Like i said, I'm not steady enough to do it myself.
Willie
 
(quoted from post at 21:46:50 07/31/15) Hello Rusty,
I finally accomplished removing all but 2 of the broken/rusted bolts. I drilled all the way through each bolt by progressively increasing the size of the drill bits until most of the body of the bolts were removed. All the bolts broke about 1/8th to 1/4 of an inch below the surface. I ended up breaking two drill bits while starting pilot holes. I liberally soaked all the broken bolts with penetrating oil and applied heat with mapp gas and went about carefully drilling. I finally re-tapped the holes and reassembled the frames onto the tractor. It took me about six hours to do the job on both sides.

I've dealt with several bolys that broke off below the surface. I find a nut that will fit down into the cavity, weld down through the center of that nut, and then weld a larger nut on top of the first one.
 
(quoted from post at 15:28:25 07/31/15)
If you do not already own an arc welder, this will be a very good excuse to go get one. The ONLY way to remove those broken off bolts is to weld a nut onto them.

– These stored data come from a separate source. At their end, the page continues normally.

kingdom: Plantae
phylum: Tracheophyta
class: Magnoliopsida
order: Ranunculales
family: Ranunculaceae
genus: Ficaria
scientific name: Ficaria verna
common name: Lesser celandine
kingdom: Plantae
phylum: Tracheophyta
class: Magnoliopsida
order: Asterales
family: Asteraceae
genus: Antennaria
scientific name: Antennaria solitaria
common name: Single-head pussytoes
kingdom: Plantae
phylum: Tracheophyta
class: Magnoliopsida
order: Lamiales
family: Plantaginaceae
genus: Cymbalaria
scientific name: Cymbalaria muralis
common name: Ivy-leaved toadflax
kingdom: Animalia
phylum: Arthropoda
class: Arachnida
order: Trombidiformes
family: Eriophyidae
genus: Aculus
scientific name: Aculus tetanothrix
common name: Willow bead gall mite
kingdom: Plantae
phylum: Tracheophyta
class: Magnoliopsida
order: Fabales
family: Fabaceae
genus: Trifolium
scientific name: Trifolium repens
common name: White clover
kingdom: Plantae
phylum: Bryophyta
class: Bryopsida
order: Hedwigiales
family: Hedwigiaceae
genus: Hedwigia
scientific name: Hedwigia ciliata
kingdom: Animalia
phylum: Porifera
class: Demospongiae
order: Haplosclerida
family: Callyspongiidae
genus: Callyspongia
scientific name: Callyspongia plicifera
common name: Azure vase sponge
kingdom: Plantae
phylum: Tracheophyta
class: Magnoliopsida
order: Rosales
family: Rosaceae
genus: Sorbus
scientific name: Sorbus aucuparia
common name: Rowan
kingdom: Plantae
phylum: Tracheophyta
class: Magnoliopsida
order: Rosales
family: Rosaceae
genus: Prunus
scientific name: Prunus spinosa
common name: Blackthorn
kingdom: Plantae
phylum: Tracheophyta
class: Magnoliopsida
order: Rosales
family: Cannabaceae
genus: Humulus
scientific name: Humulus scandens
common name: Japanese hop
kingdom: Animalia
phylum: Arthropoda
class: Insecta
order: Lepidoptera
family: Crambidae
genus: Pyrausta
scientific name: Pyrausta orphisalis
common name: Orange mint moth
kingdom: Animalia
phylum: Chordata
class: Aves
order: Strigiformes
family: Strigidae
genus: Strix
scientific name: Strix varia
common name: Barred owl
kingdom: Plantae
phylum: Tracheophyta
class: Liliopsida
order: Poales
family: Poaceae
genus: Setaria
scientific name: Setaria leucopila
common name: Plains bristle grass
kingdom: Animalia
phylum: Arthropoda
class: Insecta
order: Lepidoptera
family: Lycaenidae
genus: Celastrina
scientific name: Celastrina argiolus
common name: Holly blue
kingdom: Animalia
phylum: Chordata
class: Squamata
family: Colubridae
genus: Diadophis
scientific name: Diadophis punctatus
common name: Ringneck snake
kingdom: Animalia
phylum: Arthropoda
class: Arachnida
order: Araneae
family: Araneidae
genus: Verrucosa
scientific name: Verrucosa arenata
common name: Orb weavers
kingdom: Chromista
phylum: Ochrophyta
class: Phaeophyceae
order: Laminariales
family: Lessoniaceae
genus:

That is exactly the reason my dad bought an arc welder in 1957. The only difference being that his H was a 1940. one side frame had been broken and weld back together. About half of the bolster bolts had their heads broken off. I don't know how much welding experience he had before that but he did manage to get all the broken ones out.

I later swapped out the side rails and front motor mounts from a 43 H he parted out. Between the welded frame and the sagging rubber front mounts used on the early H tractors you could not engage the cranking coupler to the front of the crankshaft.
 
(quoted from post at 20:33:37 07/30/15) I'd soak them for an eternity and them weld a nut on them. The heat cycle from welding will break the rust bond.
HIS...... Get a washer and nuts the same size as the bolt and get busy with a mig welder. Build the bolt up with weld and weld the nut to the buildup on the bolt. That will put a ton of heat into both the casting and bolt. Before trying to pull off let it cool. This works 99% of the time for me.
 
It works even better if you can get enough heat into the bolt without heating the casting.

If you can get enough heat into the bolt so that it expands and exerts enough force on the casting so that it exceeds the point of elasticity, as the bolt continues to expand it will be deformed so that when it cools it will have a slightly smaller diameter that before it was heated. The longer you leave the bolt before trying to remove it, the more likely it will become looser.